### Excerpt provided
1 D Dynamic Programming - ashishranjandev/interview-wiki GitHub Wiki

Dynamic programming is a powerful algorithmic technique used to solve problems by breaking them down into smaller overlapping subproblems and solving each subproblem only once. It is particularly useful for optimization problems and problems with recursive structures. Dynamic programming stores the solutions to subproblems in a table to avoid redundant calculations and improve efficiency.

The key idea behind dynamic programming is the concept of memoization, which means storing the results of expensive function calls and reusing them when the same inputs occur again.

Here's a general approach to dynamic programming:

• Define the structure of the problem in terms of smaller subproblems.
• Determine the recurrence relation, which expresses the solution to a larger problem in terms of solutions to smaller subproblems.
• Create a memoization table (usually an array or a matrix) to store the solutions to subproblems as they are computed.
• Use a bottom-up or top-down approach to fill in the table and compute the solution to the original problem.

You are climbing a staircase. It takes n steps to reach the top. Each time you can either climb 1 or 2 steps. In how many distinct ways can you climb to the top?

Input: n = 2
Output: 2
Explanation: There are two ways to climb to the top.

1. 1 step + 1 step
   
2. 2 steps
   

graph TD
      O[0]-->|1|01[1]
      O[0]-->|2|02[1]

      01[1]-->|1|011[2]
      01[1]-->|2|012[3]
      02[1]-->|1|021[3]
      02[1]-->|2|022[4]

      011[2]-->|1|0111[3]
      011[2]-->|2|0112[4]
      012[3]-->|1|0121[4]
      012[3]-->|2|0122[4]
      021[3]-->|1|0211[4]
      021[3]-->|2|0212[5]
      022[4]-->|1|0221[5]
      022[4]-->|2|0222[6]



      0111[3]-->|1|01111[4]
      0111[3]-->|2|01112[5]

      01111[4]-->|1|011111[5]
      01111[4]-->|1|011112[6]
      

classDef strikeThrough fill:#ffcccc,stroke:#f00,stroke-width:2px,text-decoration:line-through;
class 011112 strikeThrough;
class 0222 strikeThrough;

By Backtracking the time complexity would be O(2^n)

Here we can take a Memoization approach as we can see the sub-problems being calculated multiple times.
Hence we can create a cache for every subproblem and lookup before the backtracking call and add it to final sum.
By Memoization the time complexity would be O(n)

Here we start solving the problem from the last level of decision tree and work our way up.

### Records supplied

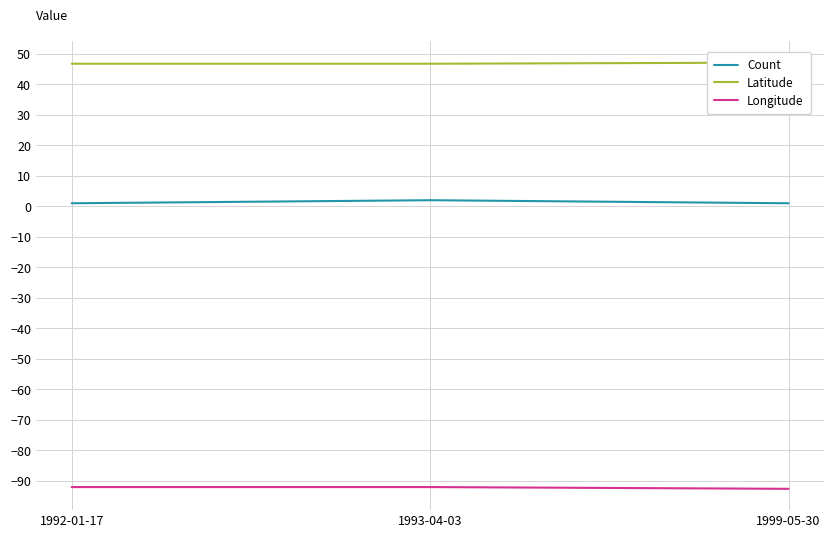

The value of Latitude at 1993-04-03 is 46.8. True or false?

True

...

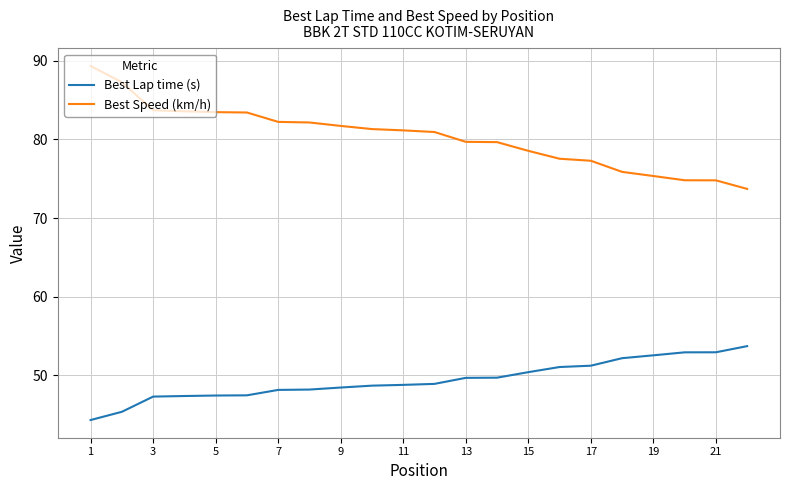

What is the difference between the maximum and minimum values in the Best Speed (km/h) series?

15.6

### What you need to do
a: Translate this sentence from the dynamic programming page into Spanish: "It is particularly useful for optimization problems and problems with recursive structures."
b: Carry on the dynamic programming page from its final sentence.
The rows have no connection to the dynamic programming page.

### Responses per task
a: Es particularmente útil para problemas de optimización y problemas con estructuras recursivas.

b:
If we start from position 5, number of ways to reach end is 1
If we start from position 4, number of ways to reach end is 1
If we start from position 3, number of ways to reach end is numbers(4) + numbers(5)
If we start from position 2, number of ways to reach end is numbers(3) + numbers(4)
If we start from position 1, number of ways to reach end is numbers(2) + numbers(3)

It looks like reverse fibonacci series.

public int climbStairs(int n) {
    int one = 1;
    int two = 2;
    int temp = 1;
    for (int i = 0; i < n - 1; i++) {
        temp = two;
        two = one + two;
        one = temp;
    }
    return one;
}

You are given an integer array cost where cost[i] is the cost of ith step on a staircase. Once you pay the cost, you can either climb one or two steps.

You can either start from the step with index 0, or the step with index 1. Return the minimum cost to reach the top of the floor.

Input: cost = [10,15,20]
Output: 15
Explanation: You will start at index 1.

• Pay 15 and climb two steps to reach the top.
  The total cost is 15.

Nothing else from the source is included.